### [Work to be completed]
Return every line of the items below verbatim, but leave out the pictures.

### [Records for the exercise]
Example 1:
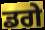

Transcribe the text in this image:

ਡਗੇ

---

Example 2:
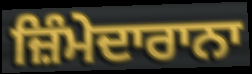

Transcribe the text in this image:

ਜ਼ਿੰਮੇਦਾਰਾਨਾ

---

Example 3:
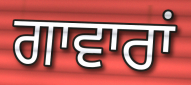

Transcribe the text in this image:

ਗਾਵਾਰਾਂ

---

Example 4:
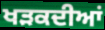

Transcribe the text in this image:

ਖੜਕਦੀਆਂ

### [Finished task]
Example 1:

Transcribe the text in this image:

ਡਗੇ

---

Example 2:

Transcribe the text in this image:

ਜ਼ਿੰਮੇਦਾਰਾਨਾ

---

Example 3:

Transcribe the text in this image:

ਗਾਵਾਰਾਂ

---

Example 4:

Transcribe the text in this image:

ਖੜਕਦੀਆਂ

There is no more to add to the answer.